Q1.0住宅レベル3の実現には、外壁200㎜断熱以上が必要

気候区分1~4地域での、Q1.0住宅のレベル3の標準的な仕様を、表2に示します。

表2 Q1.0住宅レベル3の断熱仕様
表2 Q1.0住宅レベル3の断熱仕様

ここで注目してほしいのが、外壁断熱が高性能GW210㎜クラスが必要となり、北海道の1地域は250㎜ぐらいの性能が必要となることです。その外壁断熱のいろいろな仕様を表3に示します。

表3 Q1.0住宅レベル1〜3を実現するために必要な外壁断熱構成
表3 Q1.0住宅レベル1〜3を実現するために必要な外壁断熱構成

標準的な高性能GWを採用した場合と、最近の更に高性能なGWを採用した場合の、外壁の熱貫流率を計算した値を表示しています。発泡プラスティック断熱材も性能に幅がありますが、ここでは代表としてやはり最近使われ始めた高性能な押出発泡ポリスチレンで計算しています。

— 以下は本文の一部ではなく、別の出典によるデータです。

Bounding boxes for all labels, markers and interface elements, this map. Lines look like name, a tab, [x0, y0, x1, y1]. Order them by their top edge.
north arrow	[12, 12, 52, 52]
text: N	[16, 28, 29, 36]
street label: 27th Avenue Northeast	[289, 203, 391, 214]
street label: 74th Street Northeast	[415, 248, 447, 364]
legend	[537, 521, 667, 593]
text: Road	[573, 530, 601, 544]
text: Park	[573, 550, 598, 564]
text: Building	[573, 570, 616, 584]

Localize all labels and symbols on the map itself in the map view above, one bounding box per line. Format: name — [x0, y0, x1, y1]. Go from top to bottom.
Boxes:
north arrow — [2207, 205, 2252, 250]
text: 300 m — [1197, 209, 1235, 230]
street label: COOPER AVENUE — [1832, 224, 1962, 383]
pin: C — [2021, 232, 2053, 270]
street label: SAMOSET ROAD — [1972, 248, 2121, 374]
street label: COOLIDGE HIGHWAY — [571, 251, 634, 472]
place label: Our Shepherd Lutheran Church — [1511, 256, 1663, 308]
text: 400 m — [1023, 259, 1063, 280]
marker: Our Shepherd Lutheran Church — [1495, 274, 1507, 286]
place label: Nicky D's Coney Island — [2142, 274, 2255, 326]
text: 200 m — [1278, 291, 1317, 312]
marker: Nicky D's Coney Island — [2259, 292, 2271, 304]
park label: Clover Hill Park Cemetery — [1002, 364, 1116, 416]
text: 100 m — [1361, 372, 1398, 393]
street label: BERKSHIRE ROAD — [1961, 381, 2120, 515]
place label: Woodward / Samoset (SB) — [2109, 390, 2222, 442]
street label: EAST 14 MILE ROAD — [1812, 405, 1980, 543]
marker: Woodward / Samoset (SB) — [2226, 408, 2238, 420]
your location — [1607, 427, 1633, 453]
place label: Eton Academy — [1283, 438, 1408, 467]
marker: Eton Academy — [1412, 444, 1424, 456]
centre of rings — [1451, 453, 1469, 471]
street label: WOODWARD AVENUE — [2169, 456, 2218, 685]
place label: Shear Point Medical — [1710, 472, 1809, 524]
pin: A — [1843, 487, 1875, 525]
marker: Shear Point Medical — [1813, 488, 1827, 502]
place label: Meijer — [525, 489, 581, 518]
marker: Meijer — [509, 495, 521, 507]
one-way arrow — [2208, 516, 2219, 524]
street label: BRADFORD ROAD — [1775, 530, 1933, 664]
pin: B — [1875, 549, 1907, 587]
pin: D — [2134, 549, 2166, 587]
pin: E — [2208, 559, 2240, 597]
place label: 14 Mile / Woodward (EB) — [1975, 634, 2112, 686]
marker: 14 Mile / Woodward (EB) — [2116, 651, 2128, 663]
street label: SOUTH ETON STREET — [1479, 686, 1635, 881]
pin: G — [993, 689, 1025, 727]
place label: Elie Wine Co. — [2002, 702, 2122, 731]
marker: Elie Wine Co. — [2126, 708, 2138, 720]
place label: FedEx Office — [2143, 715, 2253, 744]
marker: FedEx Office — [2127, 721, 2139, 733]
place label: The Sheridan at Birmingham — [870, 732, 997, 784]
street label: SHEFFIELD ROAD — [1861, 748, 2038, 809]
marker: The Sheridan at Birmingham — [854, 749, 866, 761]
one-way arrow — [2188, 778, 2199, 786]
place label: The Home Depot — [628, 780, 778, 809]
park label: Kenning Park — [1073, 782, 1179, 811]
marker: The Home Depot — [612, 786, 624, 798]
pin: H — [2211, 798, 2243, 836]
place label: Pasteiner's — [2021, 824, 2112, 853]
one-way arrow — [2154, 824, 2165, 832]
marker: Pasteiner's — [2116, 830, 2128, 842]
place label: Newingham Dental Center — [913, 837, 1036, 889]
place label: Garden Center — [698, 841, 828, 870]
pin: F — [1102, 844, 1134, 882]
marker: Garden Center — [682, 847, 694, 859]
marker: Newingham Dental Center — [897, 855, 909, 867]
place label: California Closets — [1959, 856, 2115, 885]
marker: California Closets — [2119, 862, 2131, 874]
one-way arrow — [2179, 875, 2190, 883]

私たちは不燃断熱材であるGWを使って、①、④、⑤の工法を採用しています。②が、最近北海道の高断熱住宅で普及し始めている工法です。しかしこの工法の採用に、私は反対です。30年ほど前に発泡断熱材の外張り工法が普及し始めた頃から、私は木材に比べるとはるかに柔らかい断熱材を木材で挟んで長い釘で留める工法の不安定さと、火災に弱い点を指摘してきました。Bの断熱材を留める長いビスが間柱から外れてしまうのです。もしこの工法を採用するならば、③の工法とすれば、熱貫流率は多少落ちますが、長いビスを使わずに釘だけで施工できます。そしてこの方が、コストも安く手早く施工できます。しかし、火災に弱いという点は残ります。

発泡断熱材はGWに比べて性能が高いので、壁厚をあまり厚くしないで、断熱性能を高めることができます。私たちは、発泡断熱材を利用しながら、④、⑤の工法を考案しました。このような構成とすると、隣の家の火災が、通気層から火が入り延焼する危険性を大幅に減らすことができると考えています。④は、GWだけだと250㎜級の断熱性能となり、⑤は300㎜級の断熱性能となります。